Hank Williams, a champion for diversity in technology who worked tirelessly to demand that companies rethink hiring practices and initiatives to employ women and people of color, died Sunday.
Williams, 50, a resident of New York, had been hospitalized for over a week while battling "pneumonia and myocarditis, which can be caused by a viral infection of the heart," USA Today reports.
USA Today notes that Williams started Clickradio, an Internet music company, in 1998 and "cloud storage and data management platform Kloudco in 2008."
In 2013 Williams created Platform, an annual summit that highlights diversity issues and gathers a community of people working in technology, science, art and entrepreneurship in hopes of inspiring the next generation of innovators. It was also intended to be an area where people of color and women could have a collective voice.

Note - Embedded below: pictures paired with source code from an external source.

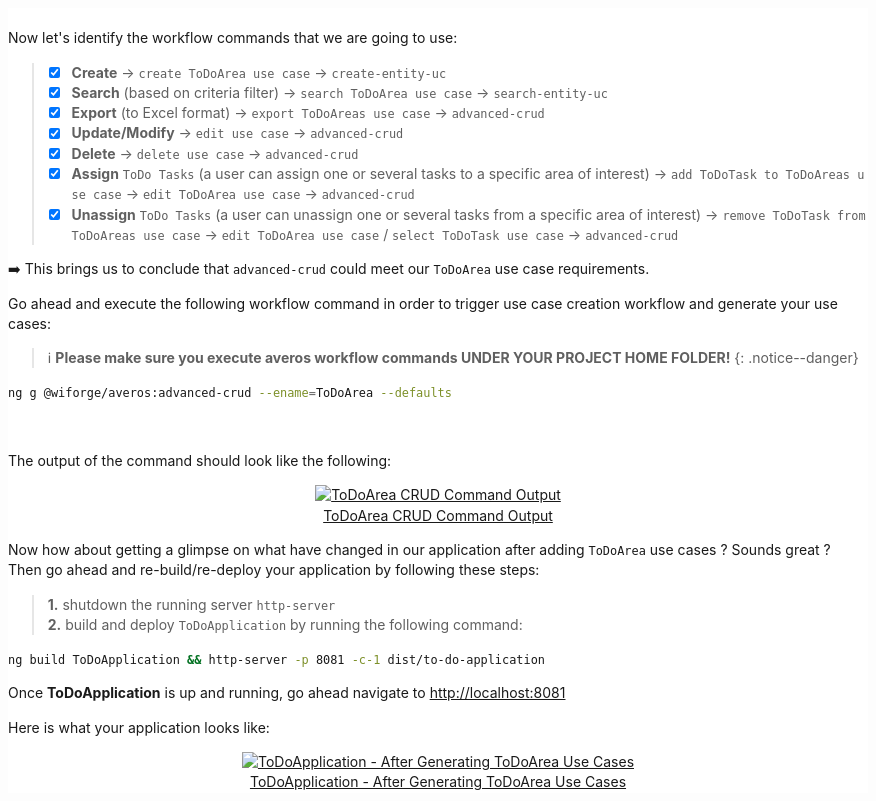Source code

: <br/>
Now let's identify the workflow commands that we are going to use:

 >- [x] **Create** &rarr; `create ToDoArea use case` &rarr; `create-entity-uc`
 >- [x] **Search** (based on criteria filter) &rarr; `search ToDoArea use case` &rarr; `search-entity-uc`
 >- [x] **Export** (to Excel format) &rarr; `export ToDoAreas use case` &rarr; `advanced-crud`
 >- [x] **Update/Modify** &rarr; `edit use case` &rarr; `advanced-crud`
 >- [x] **Delete** &rarr; `delete use case` &rarr; `advanced-crud`
 >- [x] **Assign** `ToDo Tasks` (a user can assign one or several tasks to a specific area of interest) &rarr; `add ToDoTask to ToDoAreas use case` &rarr; `edit ToDoArea use case` &rarr; `advanced-crud`
 >- [x] **Unassign** `ToDo Tasks` (a user can unassign one or several tasks from a specific area of interest) &rarr; `remove ToDoTask from ToDoAreas use case` &rarr; `edit ToDoArea use case` / `select ToDoTask use case` &rarr; `advanced-crud`
 >

➡️ This brings us to conclude that `advanced-crud` could meet our `ToDoArea` use case requirements.


Go ahead and execute the following workflow command in order to trigger use case creation workflow and generate your use cases:

>ℹ️ **Please make sure you execute averos workflow commands UNDER YOUR PROJECT HOME FOLDER!**
{: .notice--danger}

```bash
ng g @wiforge/averos:advanced-crud --ename=ToDoArea --defaults 
```
<br/>

The output of the command should look like the following:

<figure align="center">
	<a href="{{ site.baseurl }}/assets/tutorial/developer/12-todoarea-crud-output.png">
    <img src="{{ site.baseurl }}/assets/tutorial/developer/12-todoarea-crud-output.png" alt="ToDoArea CRUD Command Output">
      <figcaption>ToDoArea CRUD Command Output</figcaption>
  </a>
</figure>

Now how about getting a glimpse on what have changed in our application after adding `ToDoArea` use cases ?
Sounds great ?<br/>
Then go ahead and re-build/re-deploy your application by following these steps:<br/>
   >  **1.** shutdown the running server `http-server`<br/>
      **2.** build and deploy `ToDoApplication` by running the following command: <br/>  
   >
   ```bash
   ng build ToDoApplication && http-server -p 8081 -c-1 dist/to-do-application
   ```

Once **ToDoApplication** is up and running, go ahead navigate to [http://localhost:8081](http://localhost:8081) <br/>

Here is what your application looks like:<br/>

<figure align="center">
	<a href="{{ site.baseurl }}/assets/tutorial/developer/13-todoapplication-after-todoarea-crud-generated.png">
    <img src="{{ site.baseurl }}/assets/tutorial/developer/13-todoapplication-after-todoarea-crud-generated.png" alt="ToDoApplication - After Generating ToDoArea Use Cases">
      <figcaption>ToDoApplication - After Generating ToDoArea Use Cases</figcaption>
  </a>
</figure>
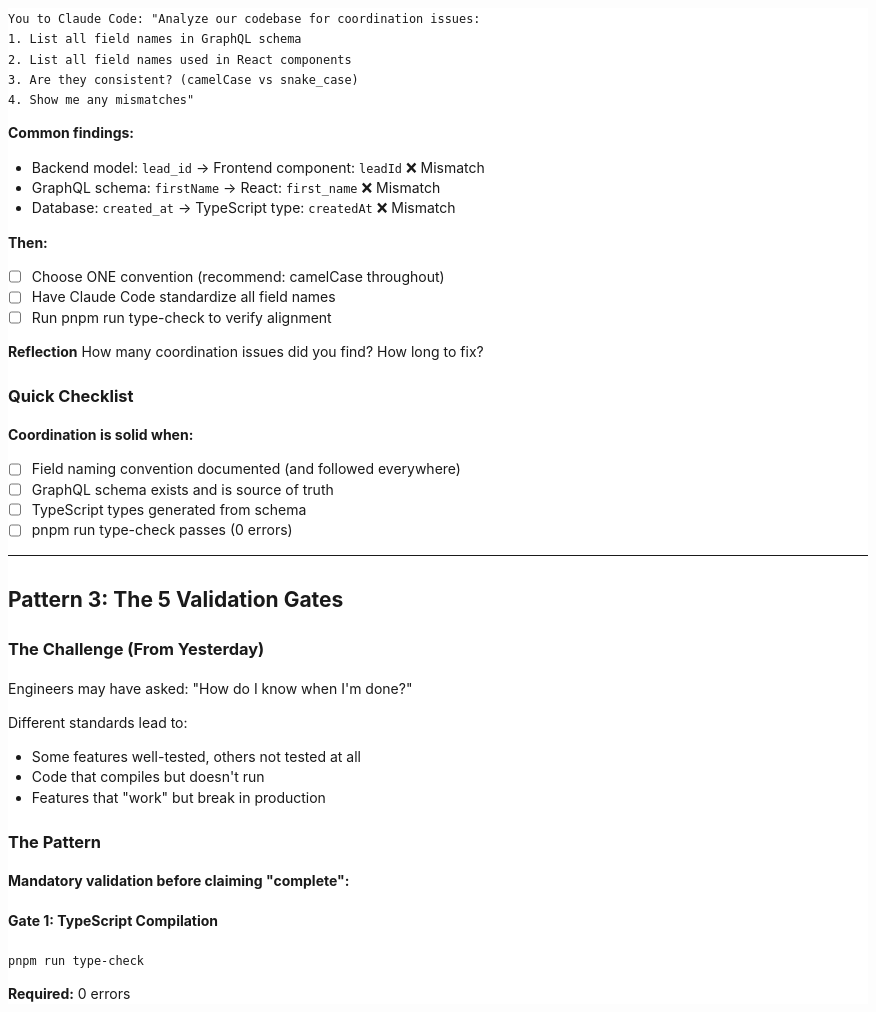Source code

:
 ```
You to Claude Code: "Analyze our codebase for coordination issues:
1. List all field names in GraphQL schema
2. List all field names used in React components
3. Are they consistent? (camelCase vs snake_case)
4. Show me any mismatches"
```

**Common findings:**

- Backend model: `lead_id` → Frontend component: `leadId` ❌ Mismatch
- GraphQL schema: `firstName` → React: `first_name` ❌ Mismatch
- Database: `created_at` → TypeScript type: `createdAt` ❌ Mismatch

**Then:**

- [ ] Choose ONE convention (recommend: camelCase throughout)
- [ ] Have Claude Code standardize all field names
- [ ] Run pnpm run type-check to verify alignment

**Reflection** How many coordination issues did you find? How long to fix?

### Quick Checklist

**Coordination is solid when:**

- [ ] Field naming convention documented (and followed everywhere)
- [ ] GraphQL schema exists and is source of truth
- [ ] TypeScript types generated from schema
- [ ] pnpm run type-check passes (0 errors)

---

## Pattern 3: The 5 Validation Gates

### The Challenge (From Yesterday)

Engineers may have asked: "How do I know when I'm done?"

Different standards lead to:

- Some features well-tested, others not tested at all
- Code that compiles but doesn't run
- Features that "work" but break in production

### The Pattern

**Mandatory validation before claiming "complete":**

#### Gate 1: TypeScript Compilation

```bash
pnpm run type-check
```

**Required:** 0 errors

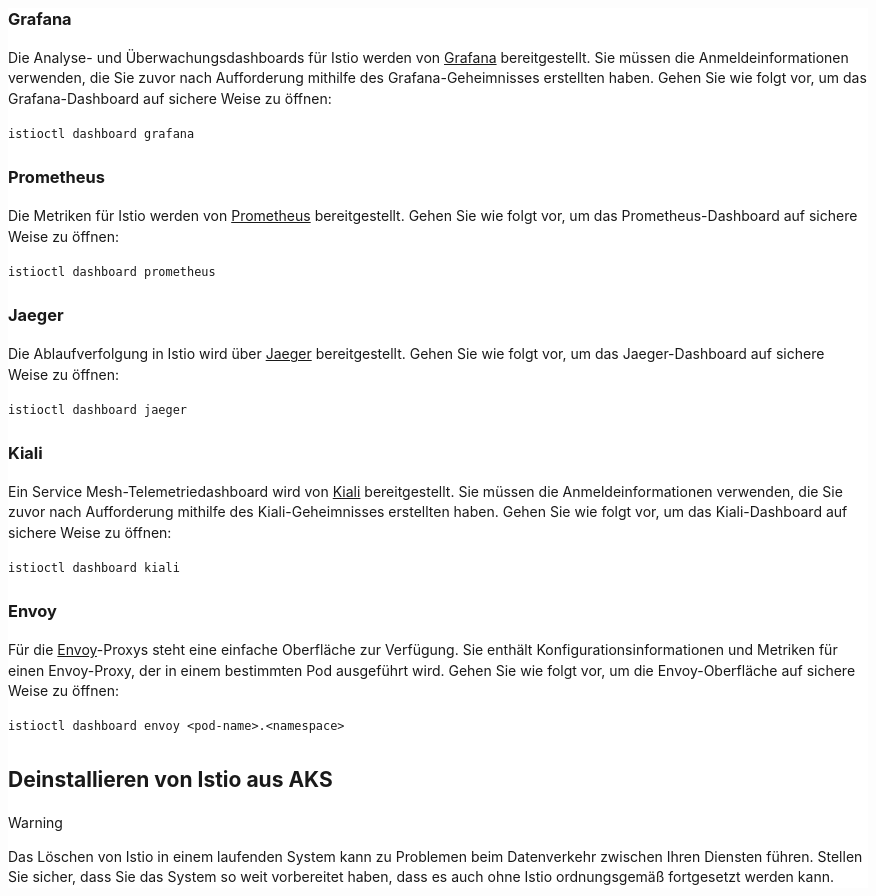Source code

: ### <a name="grafana"></a>Grafana

Die Analyse- und Überwachungsdashboards für Istio werden von [Grafana][grafana] bereitgestellt. Sie müssen die Anmeldeinformationen verwenden, die Sie zuvor nach Aufforderung mithilfe des Grafana-Geheimnisses erstellten haben. Gehen Sie wie folgt vor, um das Grafana-Dashboard auf sichere Weise zu öffnen:

```console
istioctl dashboard grafana
```

### <a name="prometheus"></a>Prometheus

Die Metriken für Istio werden von [Prometheus][prometheus] bereitgestellt. Gehen Sie wie folgt vor, um das Prometheus-Dashboard auf sichere Weise zu öffnen:

```console
istioctl dashboard prometheus
```

### <a name="jaeger"></a>Jaeger

Die Ablaufverfolgung in Istio wird über [Jaeger][jaeger] bereitgestellt. Gehen Sie wie folgt vor, um das Jaeger-Dashboard auf sichere Weise zu öffnen:

```console
istioctl dashboard jaeger
```

### <a name="kiali"></a>Kiali

Ein Service Mesh-Telemetriedashboard wird von [Kiali][kiali] bereitgestellt. Sie müssen die Anmeldeinformationen verwenden, die Sie zuvor nach Aufforderung mithilfe des Kiali-Geheimnisses erstellten haben. Gehen Sie wie folgt vor, um das Kiali-Dashboard auf sichere Weise zu öffnen:

```console
istioctl dashboard kiali
```

### <a name="envoy"></a>Envoy

Für die [Envoy][envoy]-Proxys steht eine einfache Oberfläche zur Verfügung. Sie enthält Konfigurationsinformationen und Metriken für einen Envoy-Proxy, der in einem bestimmten Pod ausgeführt wird. Gehen Sie wie folgt vor, um die Envoy-Oberfläche auf sichere Weise zu öffnen:

```console
istioctl dashboard envoy <pod-name>.<namespace>
```

## <a name="uninstall-istio-from-aks"></a>Deinstallieren von Istio aus AKS

> [!WARNING]
> Das Löschen von Istio in einem laufenden System kann zu Problemen beim Datenverkehr zwischen Ihren Diensten führen. Stellen Sie sicher, dass Sie das System so weit vorbereitet haben, dass es auch ohne Istio ordnungsgemäß fortgesetzt werden kann.


[istio]: https://istio.io
[helm]: https://helm.sh
[istio-faq]: https://istio.io/faq/general/
[istio-docs-concepts]: https://istio.io/docs/concepts/what-is-istio/
[istio-github]: https://github.com/istio/istio
[istio-github-releases]: https://github.com/istio/istio/releases
[istio-release-notes]: https://istio.io/news/
[istio-installation-guides]: https://istio.io/docs/setup/install/
[istio-install-download]: https://istio.io/docs/setup/kubernetes/download-release/
[istio-install-istioctl]: https://istio.io/docs/setup/install/istioctl/
[istio-configuration-profiles]: https://istio.io/docs/setup/additional-setup/config-profiles/
[istio-control-plane]: https://istio.io/docs/reference/config/istio.operator.v1alpha1/
[istio-bookinfo-example]: https://istio.io/docs/examples/bookinfo/
[istio-feature-stages]: https://istio.io/about/feature-stages/
[istio-feature-sds]: https://istio.io/docs/tasks/traffic-management/ingress/secure-ingress-sds/
[istio-feature-cni]: https://istio.io/docs/setup/additional-setup/cni/
[install-wsl]: /windows/wsl/install-win10
[kubernetes-feature-sa-projected-volume]: https://kubernetes.io/docs/tasks/configure-pod-container/configure-service-account/#service-account-token-volume-projection
[kubernetes-crd]: https://kubernetes.io/docs/concepts/extend-kubernetes/api-extension/custom-resources/#customresourcedefinitions
[kubernetes-secrets]: https://kubernetes.io/docs/concepts/configuration/secret/
[kubernetes-node-selectors]: ./concepts-clusters-workloads.md#node-selectors
[kubectl-get]: https://kubernetes.io/docs/reference/generated/kubectl/kubectl-commands#get
[kubectl-describe]: https://kubernetes.io/docs/reference/generated/kubectl/kubectl-commands#describe
[kubectl-port-forward]: https://kubernetes.io/docs/reference/generated/kubectl/kubectl-commands#port-forward
[grafana]: https://grafana.com/
[prometheus]: https://prometheus.io/
[jaeger]: https://www.jaegertracing.io/
[kiali]: https://www.kiali.io/
[envoy]: https://www.envoyproxy.io/
[app-insights]: ../azure-monitor/app/kubernetes.md
[aks-quickstart]: ./kubernetes-walkthrough.md
[istio-scenario-routing]: ./servicemesh-istio-scenario-routing.md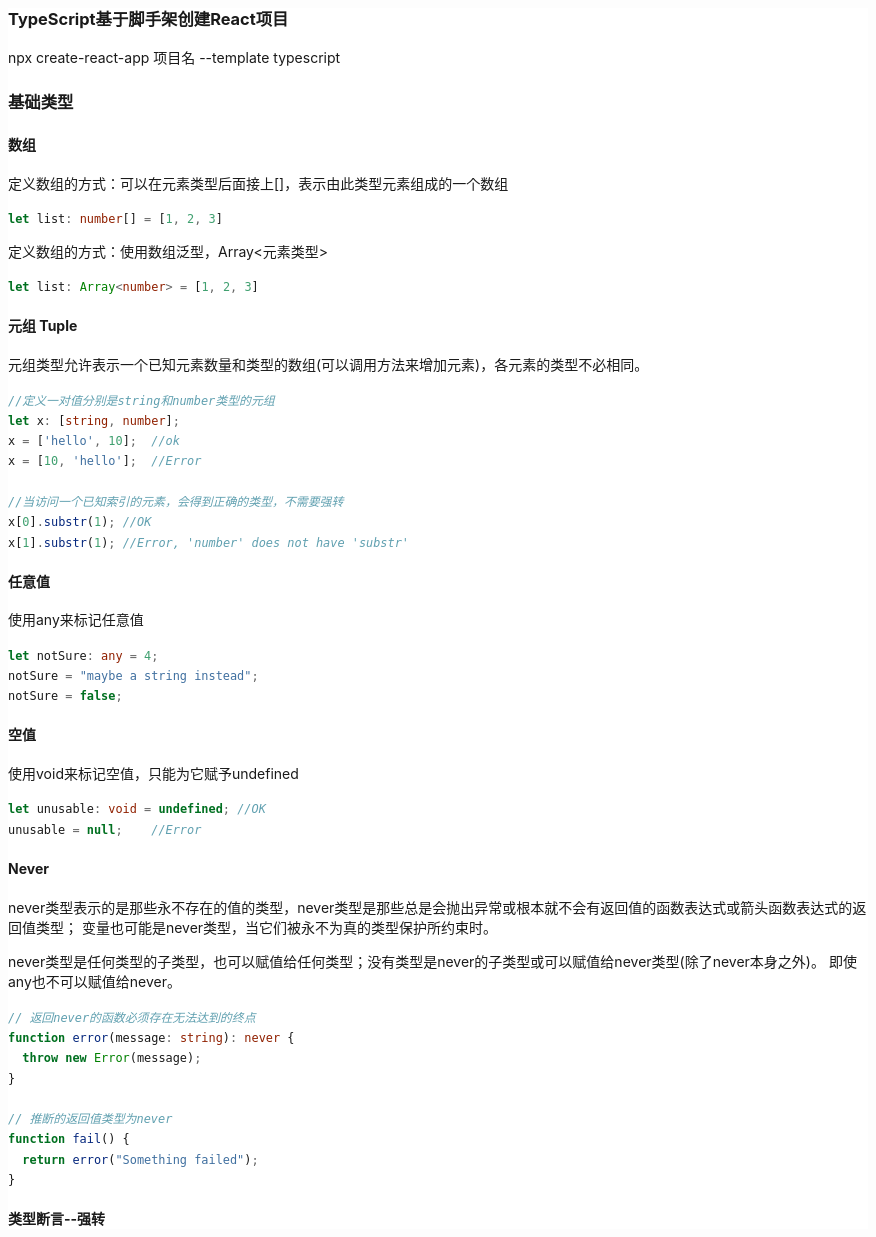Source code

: ### TypeScript基于脚手架创建React项目

npx create-react-app 项目名 --template typescript

### 基础类型

#### 数组

定义数组的方式：可以在元素类型后面接上[]，表示由此类型元素组成的一个数组

```typescript
let list: number[] = [1, 2, 3]
```
定义数组的方式：使用数组泛型，Array<元素类型>
```typescript
let list: Array<number> = [1, 2, 3]
```
#### 元组 Tuple

元组类型允许表示一个已知元素数量和类型的数组(可以调用方法来增加元素)，各元素的类型不必相同。

```typescript
//定义一对值分别是string和number类型的元组
let x: [string, number];
x = ['hello', 10];	//ok
x = [10, 'hello'];	//Error

//当访问一个已知索引的元素，会得到正确的类型，不需要强转
x[0].substr(1);	//OK
x[1].substr(1);	//Error, 'number' does not have 'substr'
```
#### 任意值

使用any来标记任意值

```typescript
let notSure: any = 4;
notSure = "maybe a string instead";
notSure = false; 
```
#### 空值

使用void来标记空值，只能为它赋予undefined

```typescript
let unusable: void = undefined;	//OK
unusable = null;	//Error
```
#### Never

never类型表示的是那些永不存在的值的类型，never类型是那些总是会抛出异常或根本就不会有返回值的函数表达式或箭头函数表达式的返回值类型； 变量也可能是never类型，当它们被永不为真的类型保护所约束时。

never类型是任何类型的子类型，也可以赋值给任何类型；没有类型是never的子类型或可以赋值给never类型(除了never本身之外)。 即使any也不可以赋值给never。

```typescript
// 返回never的函数必须存在无法达到的终点
function error(message: string): never {
  throw new Error(message);
}

// 推断的返回值类型为never
function fail() {
  return error("Something failed");
}
```
#### 类型断言--强转


  [propName: string]: any;
  [index: number]: string;
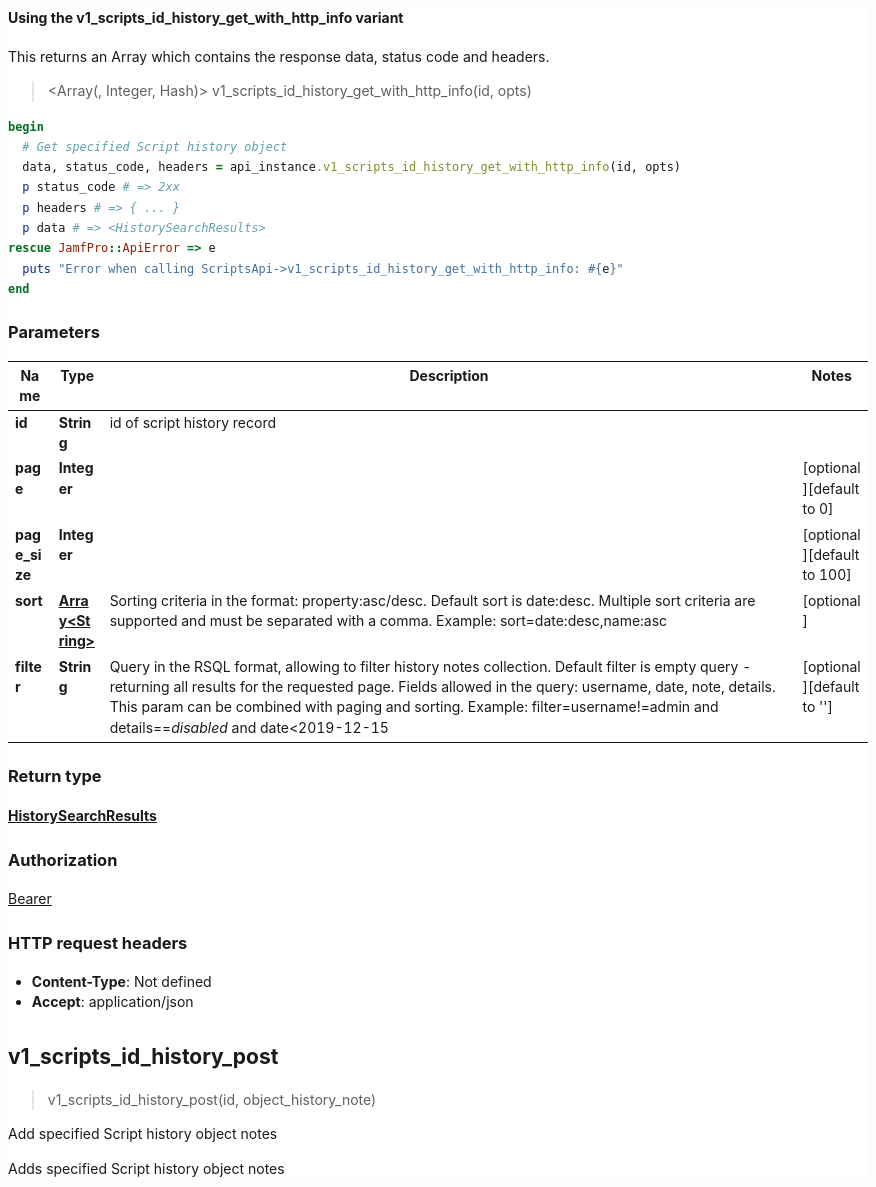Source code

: #### Using the v1_scripts_id_history_get_with_http_info variant

This returns an Array which contains the response data, status code and headers.

> <Array(<HistorySearchResults>, Integer, Hash)> v1_scripts_id_history_get_with_http_info(id, opts)

```ruby
begin
  # Get specified Script history object 
  data, status_code, headers = api_instance.v1_scripts_id_history_get_with_http_info(id, opts)
  p status_code # => 2xx
  p headers # => { ... }
  p data # => <HistorySearchResults>
rescue JamfPro::ApiError => e
  puts "Error when calling ScriptsApi->v1_scripts_id_history_get_with_http_info: #{e}"
end
```

### Parameters

| Name | Type | Description | Notes |
| ---- | ---- | ----------- | ----- |
| **id** | **String** | id of script history record |  |
| **page** | **Integer** |  | [optional][default to 0] |
| **page_size** | **Integer** |  | [optional][default to 100] |
| **sort** | [**Array&lt;String&gt;**](String.md) | Sorting criteria in the format: property:asc/desc. Default sort is date:desc. Multiple sort criteria are supported and must be separated with a comma. Example: sort&#x3D;date:desc,name:asc  | [optional] |
| **filter** | **String** | Query in the RSQL format, allowing to filter history notes collection. Default filter is empty query - returning all results for the requested page. Fields allowed in the query: username, date, note, details. This param can be combined with paging and sorting. Example: filter&#x3D;username!&#x3D;admin and details&#x3D;&#x3D;*disabled* and date&lt;2019-12-15 | [optional][default to &#39;&#39;] |

### Return type

[**HistorySearchResults**](HistorySearchResults.md)

### Authorization

[Bearer](../README.md#Bearer)

### HTTP request headers

- **Content-Type**: Not defined
- **Accept**: application/json


## v1_scripts_id_history_post

> <ObjectHistory> v1_scripts_id_history_post(id, object_history_note)

Add specified Script history object notes 

Adds specified Script history object notes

"It's really to find role models for a young black boy or a young Latina girl who might want to see [someone] who looks like them," Williams told The Root in a 2014 interview. "So the first part was to make it easy … for those young people to be able to see an example of other people that look like them doing this kind of work."
Four years ago, CNN chronicled Williams' and other black techies' experiences in Sillicon Valley during the award-winning series Black in America: The New Promised Land—Silicon Valley.
The host of the series, Soledad O'Brien, tweeted on Sunday that Williams was "a real leader and kind human being."
"He was a really passionate person. He was always happy," Angela Benton, the founder of NewME, a tech-accelerator platform based in San Francisco, told USA Today. "Not just about his work in the technology space but about diversifying technology and equality in the industry."
Williams is survived by his wife and daughter, the newspaper reports.